Por la mañana, no pudo aguantar más y le preguntó:
— Sé sincero… ¿para qué necesitas un segundo teléfono?
Él se quedó en silencio. La miró fijamente durante un largo rato, luego se sentó pesadamente en una silla y se cubrió la cara con las manos.
— Pensé que podría arreglármelas —dijo en voz baja—. — Pedí préstamos para saldar los antiguos, con la esperanza de que de alguna manera saldría del apuro. Pero solo empeoró. No quería involucrarte.
Marina sintió que todo se le ponía patas arriba. Imaginaba su vida familiar, su hogar común, el futuro de su hijo… y de repente se dio cuenta de que todo eso pendía de un hilo.
Ese día discutieron por primera vez de verdad. Ella gritaba: «¿Por qué no me lo dijiste?», él se justificaba: «¡Quería protegerte!». Pero la verdad era una sola: su familia estaba al borde del colapso.

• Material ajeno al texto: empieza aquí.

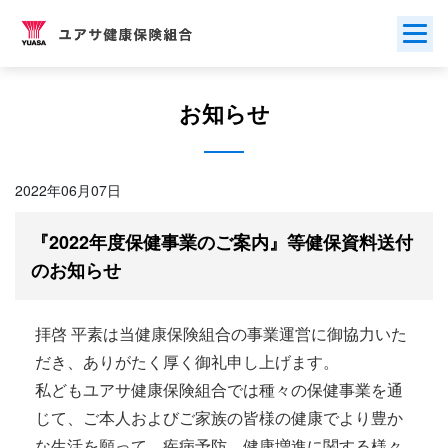
Skip
to
content
お知らせ
2022年06月07日
『2022年度保健事業のご案内』等健保資料送付
のお知らせ
拝啓 平素は当健康保険組合の事業運営に御協力いた
だき、ありがたく厚く御礼申し上げます。
私どもユアサ健康保険組合では種々の保健事業を通
じて、ご本人およびご家族の皆様の健康でより豊か
な生活を願って、疾病予防、健康増進に関する様々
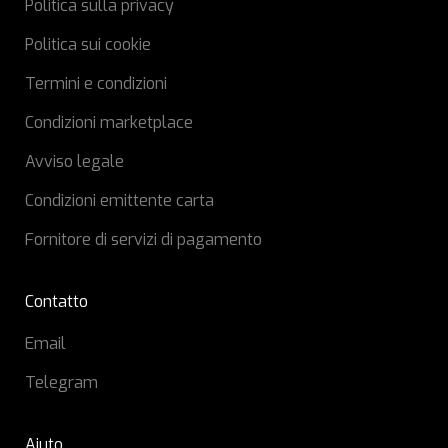
Politica sulla privacy
Politica sui cookie
Termini e condizioni
Condizioni marketplace
Avviso legale
Condizioni emittente carta
Fornitore di servizi di pagamento
Contatto
Email
Telegram
Aiuto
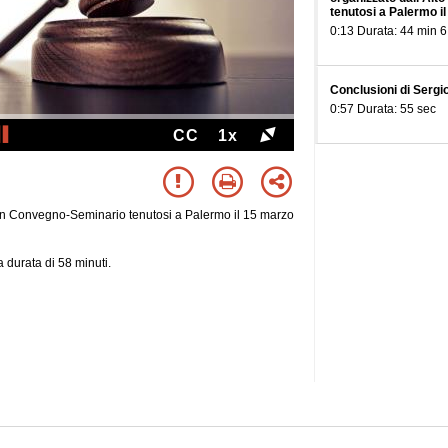
tenutosi a Palermo i
0:13 Durata: 44 min 6
Conclusioni di Serg
0:57 Durata: 55 sec
CC
1x
 un Convegno-Seminario tenutosi a Palermo il 15 marzo
 durata di 58 minuti.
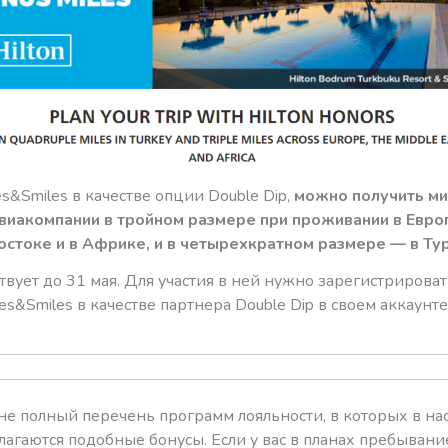
s&Smiles в качестве опции Double Dip,
можно получить ми
виакомпании в тройном размере при проживании в Европ
стоке и в Африке, и в четырехкратном размере — в Ту
вует до 31 мая. Для участия в ней нужно зарегистрирова
es&Smiles в качестве партнера Double Dip в своем аккаунте 
 не полный перечень программ лояльности, в которых в на
агаются подобные бонусы. Если у вас в планах пребывание 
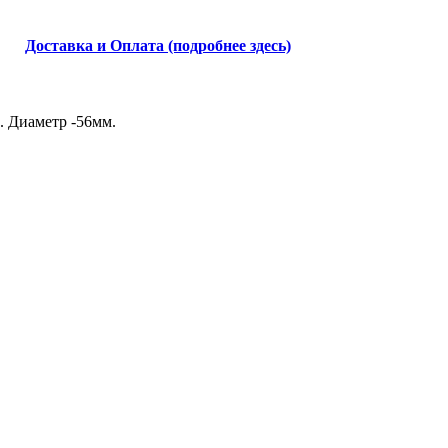
Доставка и Оплата (подробнее здесь)
. Диаметр -56мм.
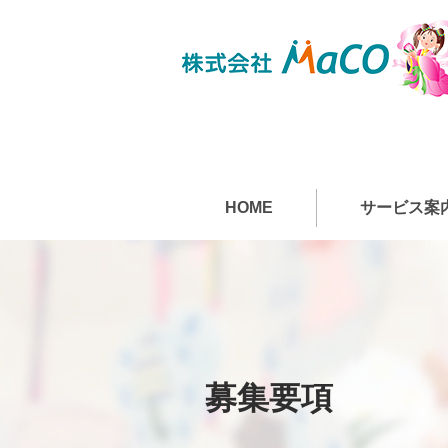
HOME
サービス案
募集要項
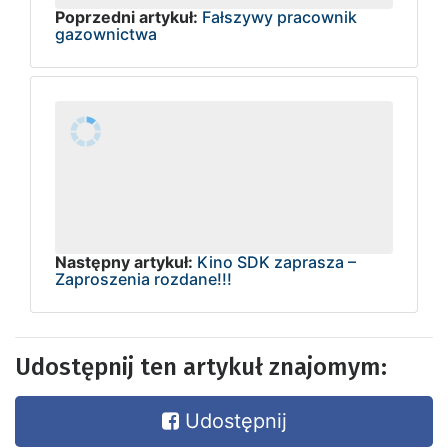
Poprzedni artykuł:
Fałszywy pracownik
gazownictwa
Następny artykuł:
Kino SDK zaprasza –
Zaproszenia rozdane!!!
Udostępnij ten artykuł znajomym:
Udostępnij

Pasaron las semanas. En lugar de tranquilas tardes, su casa se convirtió en un campo de batalla. Los cobradores llamaban al teléfono fijo, escribían mensajes e incluso se presentaban en la puerta de su casa. Marina temía que su hijo se enterara.
Y, sin embargo, a pesar del resentimiento, no pudo dar la espalda. En lugar de pedir el divorcio, le propuso a su marido que fueran juntos a un abogado. Empezaron a negociar la reestructuración de las deudas, a buscar trabajos extra y a ahorrar en todo.
Fue doloroso. Pero fue entonces cuando Marina comprendió que la infidelidad rompe el corazón, pero las deudas pueden destruir la vida.
No justificaba su silencio. Todavía se sentía traicionada. Pero ahora tenían un enemigo común: no era otra mujer, sino las circunstancias contra las que tenían que luchar juntos.
Ha pasado casi un año. Las deudas aún no han desaparecido, pero su marido ha conseguido un segundo trabajo y Marina ha asumido parte de los gastos. Su vida se ha vuelto difícil, pero honesta.
A veces recuerda aquella noche en la que abrió el teléfono. Si entonces hubiera visto a la amante, quizá todo habría sido más fácil: ruptura, lágrimas, nueva vida. Pero el destino dispuso otra cosa.
Descubrió la verdad, más terrible que la infidelidad. Y ahora se pregunta cada día: ¿podrá volver a confiar?